Loto Tagaloa

Personal information
- Full name: Lelauloto Tagaloa
- Born: 26 December 1986 (age 38) Samoa
- Height: 192 cm (6 ft 4 in)
- Weight: 104 kg (16 st 5 lb)

Playing information
- Position: Centre
Club
| Years | Team | Pld | T | G | FG | P |
| 2012–13 | Hawaii Chiefs |  |  |  |  |  |
| 2014–15 | Sheffield Eagles | 22 | 7 | 0 | 0 | 28 |
| 2015(loan) | →Doncaster | 5 | 0 | 0 | 0 | 0 |
|  | Total | 27 | 7 | 0 | 0 | 28 |
Representative
| Years | Team | Pld | T | G | FG | P |
| 2012–12 | Hawaiian All Stars | 1 | 1 | 0 | 0 | 4 |
| 2012–13 | United States | 5 | 0 | 0 | 0 | 0 |
- Source: As of 12 October 2015

= Lelauloto Tagaloa =

US international rugby league footballer

Lelauloto 'Loto' Tagaloa is a Samoan rugby league footballer who represented the United States in the 2013 World Cup. He plays as a .

==Personal life==
Tagaloa was born in Samoa. A member of the Church of Jesus Christ of Latter-day Saints (LDS Church), Tagaloa moved to Hawaii in 2010 to attend Brigham Young University.
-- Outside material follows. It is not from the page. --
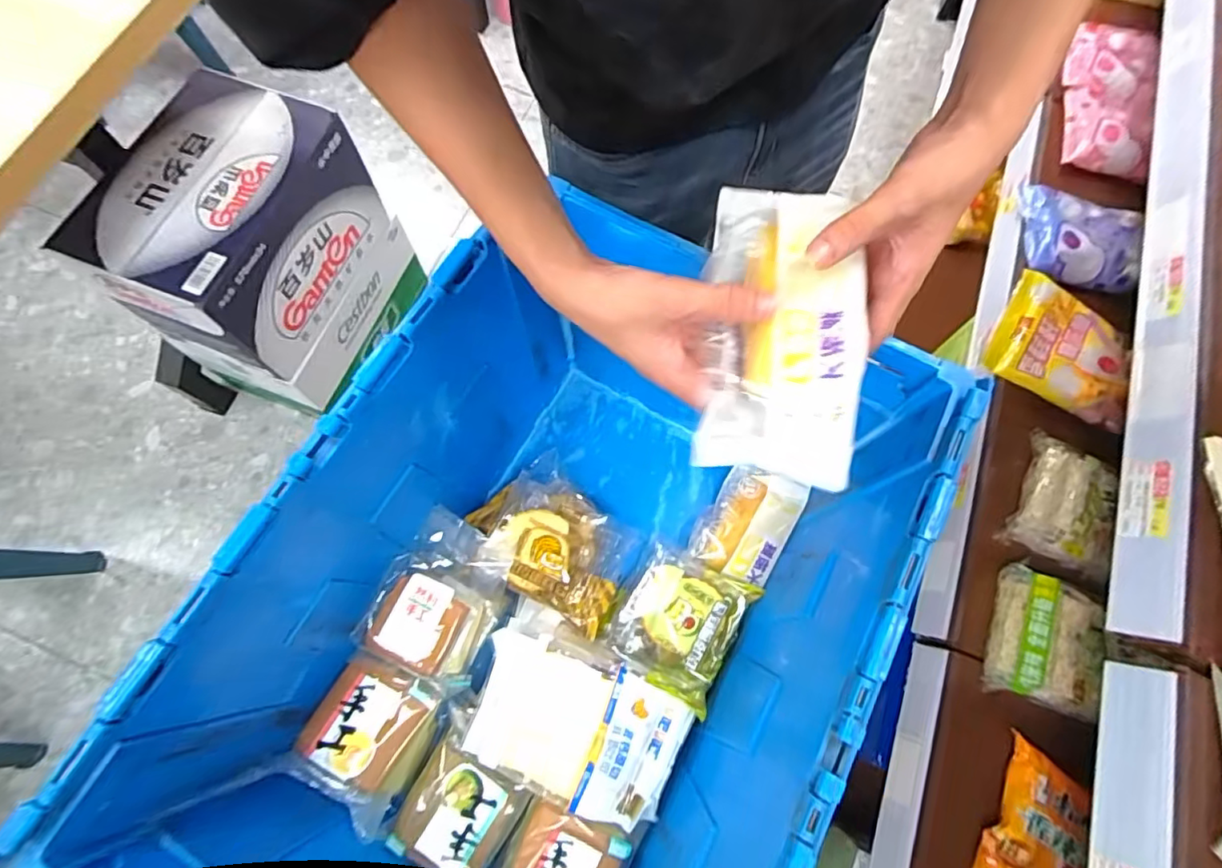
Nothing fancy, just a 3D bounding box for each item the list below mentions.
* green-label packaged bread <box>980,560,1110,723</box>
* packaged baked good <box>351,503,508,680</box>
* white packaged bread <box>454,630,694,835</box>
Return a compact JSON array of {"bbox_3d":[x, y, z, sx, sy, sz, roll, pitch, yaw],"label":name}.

Whilst there, Tagaloa occasionally performed as a fire dancer at the Polynesian Culture Centre in Laie.

==Playing career==
Tagaloa played for the Samoan residents in rugby league before moving to Hawaii. When in Hawaii he originally played rugby union before joining the Hawaii Chiefs rugby league team. His excellent form eventually saw him being selected for the United States Tomahawks.

In 2012, Tagaloa made his début for the United States Tomahawks, in their 28–20 defeat at home to Tonga. Later in the year, he was selected to play for the Hawaiian All Stars against a Queensland Indigenous All Stars. Despite the Hawaiian side losing heavily, Tagaloa scored a try.

In 2013, Tagaloa was named in the United States squad for the World Cup.

He played in the Tomahawks 22-18 friendly win over France, and played in both of USA's victories at the 2013 Rugby League World Cup, against Cook Islands and Wales, but did not play in their two defeats that eventually saw them exit the tournament.

His participation in the successful US 2013 World Cup team, saw him sign a deal with the Sheffield Eagles from 2014 onwards.